Peace be with you!
The characters in today’s gospel reading all have a role in setting up Jesus’ betrayal, arrest, and ultimately his crucifixion, death, and resurrection. But their roles seem odd to us: a woman pouring ointment on his head, the chief priests plotting against Jesus, and Judas making a deal with the chief priests. What is the significance of the woman pouring ointment on Jesus’ head? What do the chief priests have against Jesus? Why would Judas betray his faithful leader? Why does this all have to take place?
The disciples object when the woman pours ointment on Jesus’ head, because it could have been sold and the money given to the poor (Mark 14:4-5). To the disciples, the woman is wasting money that could have been used to help those in need. However, Jesus stops the disciples in their tracks and explains the importance behind the woman pouring ointment on his head. Jesus states that the poor will always be with us but that he will not (Mark 14:7). For us today, this makes sense. We do see the poor all the time, but we have never seen Jesus in the flesh.
Jesus goes on to tell the disciples that the woman was anointing his body for burial before his death. The woman gives Jesus the honor and dignity that he deserves before he suffers crucifixion and death. The woman gives up money to give honor to Jesus. Anointing before burial was often reserved for important individuals, such as kings. The woman bestows honor upon Jesus as a way of giving him what he deserves before he undergoes the unthinkable for us.
Then we come to Judas Iscariot and the chief priests, who set the events into actions. Chief priests plot to arrest and kill Jesus (Mark 14:1), though it could not be during the Passover, because the arrest would cause a riot (Mark 14:2). When Judas comes forward willing to betray Jesus (Mark 14:10), the chief priests are able to carry out their plans.
Now, Judas does not care why the chief priests want to arrest Jesus. Judas’ only concern is himself, and the chief priests are willing to pay him money for giving them Jesus (Mark 14:11). Because of his greediness, Judas is willing to hand Jesus over to be arrested for his personal gain.

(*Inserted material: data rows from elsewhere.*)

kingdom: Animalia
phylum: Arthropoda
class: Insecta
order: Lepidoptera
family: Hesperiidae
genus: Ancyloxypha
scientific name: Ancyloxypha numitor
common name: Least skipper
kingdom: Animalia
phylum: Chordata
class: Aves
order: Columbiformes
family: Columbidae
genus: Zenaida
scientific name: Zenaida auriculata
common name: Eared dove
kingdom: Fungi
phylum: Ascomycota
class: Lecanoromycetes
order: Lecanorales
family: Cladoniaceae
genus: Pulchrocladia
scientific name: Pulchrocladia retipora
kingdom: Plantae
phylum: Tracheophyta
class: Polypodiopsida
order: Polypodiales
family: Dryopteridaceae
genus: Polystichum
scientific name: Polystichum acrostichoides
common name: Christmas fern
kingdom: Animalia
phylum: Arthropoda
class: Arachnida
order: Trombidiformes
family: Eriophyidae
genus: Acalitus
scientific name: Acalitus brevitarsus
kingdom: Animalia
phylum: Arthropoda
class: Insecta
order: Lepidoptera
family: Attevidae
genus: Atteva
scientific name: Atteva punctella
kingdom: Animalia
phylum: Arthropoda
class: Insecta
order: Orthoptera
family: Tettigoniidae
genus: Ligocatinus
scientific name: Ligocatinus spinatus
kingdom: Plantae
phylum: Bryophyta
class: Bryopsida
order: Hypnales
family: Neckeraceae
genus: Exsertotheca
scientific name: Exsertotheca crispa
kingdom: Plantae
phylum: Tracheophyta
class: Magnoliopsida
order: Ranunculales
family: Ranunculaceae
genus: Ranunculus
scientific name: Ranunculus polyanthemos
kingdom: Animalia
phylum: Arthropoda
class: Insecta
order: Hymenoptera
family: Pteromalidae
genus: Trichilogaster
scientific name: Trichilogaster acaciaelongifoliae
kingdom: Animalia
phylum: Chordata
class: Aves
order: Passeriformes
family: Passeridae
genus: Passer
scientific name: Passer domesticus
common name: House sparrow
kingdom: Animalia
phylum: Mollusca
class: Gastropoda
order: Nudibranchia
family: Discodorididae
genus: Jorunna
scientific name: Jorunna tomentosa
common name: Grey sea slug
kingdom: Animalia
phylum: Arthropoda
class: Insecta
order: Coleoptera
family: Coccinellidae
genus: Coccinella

Readers cannot help but compare the woman who poured ointment on Jesus’ head with Judas. When Judas plans to betray Jesus for money, the woman who poured ointment on Jesus’ head sacrifices expensive nard to show him respect and dignity. The woman gives up money for Jesus, whereas Judas takes money for himself. The woman prepares Jesus for his burial by anointing him; Judas puts the events leading up to his death into motion.
It would be easy to mark the woman who poured ointment on Jesus’ head as a saint and Judas Iscariot and the chief priests as sinners. Each of these characters play an important role in the Passion story. As I stated above, the woman who poured ointment on his head gives Jesus the honor and dignity he deserves before he fulfills the scriptures. In the same way, Judas and the chief priests play an important role in allowing Jesus to fulfill the scriptures, even though that is not their goal. Ultimately, Jesus has to die on cross for our sins and resurrect so that he can overcome death. The woman who poured ointment on his head, Judas Iscariot, and the chief priests help Jesus to carry out God’s plan, even without their knowledge.
Thanks be to God!
Dear Heavenly Father, Thank you for the woman, Judas, and chief priests who played important roles in carrying out your plan. Help us to recognize the way in which you use both those of us who are Christians and those who do not believe to further your plan, even unknowingly. Thank you for using us as you continue to unfold your plan. Amen.
Perkins, Pheme. “The Gospel of Mark: Introductions, Commentary, and Reflections.” In The New Interpreter’s Bible, by Leander E Kirk. Nashville: Abringdon Press, 1995.
Please answer the following reflective questions in the comments below. Please agree to disagree and be respectful to each other. (If you have not already done so, please also take a moment, to sign the comment covenant.) You can answer as many questions as you would like.
1. How has God used a tough situation in your life to continue to unfold his plan?
2. Have you ever “wasted” something extravagantly for Jesus?
3. In this time when Jesus is not physically present with you, how do you reach out to the poor? How can doing so make Jesus’ presence known in the world?